> _Instructions for the task_: Reproduce without alteration everything from the beginning of the records down to and including the line containing "werden deine Be".

> _Material provided_:
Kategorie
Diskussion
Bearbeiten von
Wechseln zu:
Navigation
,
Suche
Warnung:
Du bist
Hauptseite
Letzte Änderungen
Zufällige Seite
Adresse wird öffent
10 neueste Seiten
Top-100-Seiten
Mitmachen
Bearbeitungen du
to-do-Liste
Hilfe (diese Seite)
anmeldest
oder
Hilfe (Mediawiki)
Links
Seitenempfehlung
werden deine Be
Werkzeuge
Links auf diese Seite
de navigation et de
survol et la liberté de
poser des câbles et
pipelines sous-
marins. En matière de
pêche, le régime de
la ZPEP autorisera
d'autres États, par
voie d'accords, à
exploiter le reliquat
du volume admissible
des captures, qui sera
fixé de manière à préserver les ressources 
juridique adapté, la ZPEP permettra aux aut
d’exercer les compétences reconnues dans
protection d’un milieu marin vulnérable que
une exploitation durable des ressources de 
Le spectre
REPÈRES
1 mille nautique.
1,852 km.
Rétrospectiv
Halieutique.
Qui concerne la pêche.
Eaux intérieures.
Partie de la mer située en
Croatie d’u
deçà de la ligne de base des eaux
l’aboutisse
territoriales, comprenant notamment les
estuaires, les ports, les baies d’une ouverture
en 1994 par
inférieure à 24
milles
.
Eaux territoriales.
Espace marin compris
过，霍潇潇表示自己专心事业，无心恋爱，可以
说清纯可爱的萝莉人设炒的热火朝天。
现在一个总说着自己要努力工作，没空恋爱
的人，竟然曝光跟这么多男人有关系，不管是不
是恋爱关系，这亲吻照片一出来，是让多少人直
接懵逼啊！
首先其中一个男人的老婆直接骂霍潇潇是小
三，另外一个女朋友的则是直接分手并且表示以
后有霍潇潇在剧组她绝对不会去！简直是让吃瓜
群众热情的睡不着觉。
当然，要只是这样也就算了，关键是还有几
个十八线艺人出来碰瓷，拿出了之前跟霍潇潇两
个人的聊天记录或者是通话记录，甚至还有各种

> _Output of the task_:
Kategorie
Diskussion
Bearbeiten von
Wechseln zu:
Navigation
,
Suche
Warnung:
Du bist
Hauptseite
Letzte Änderungen
Zufällige Seite
Adresse wird öffent
10 neueste Seiten
Top-100-Seiten
Mitmachen
Bearbeitungen du
to-do-Liste
Hilfe (diese Seite)
anmeldest
oder
Hilfe (Mediawiki)
Links
Seitenempfehlung
werden deine Be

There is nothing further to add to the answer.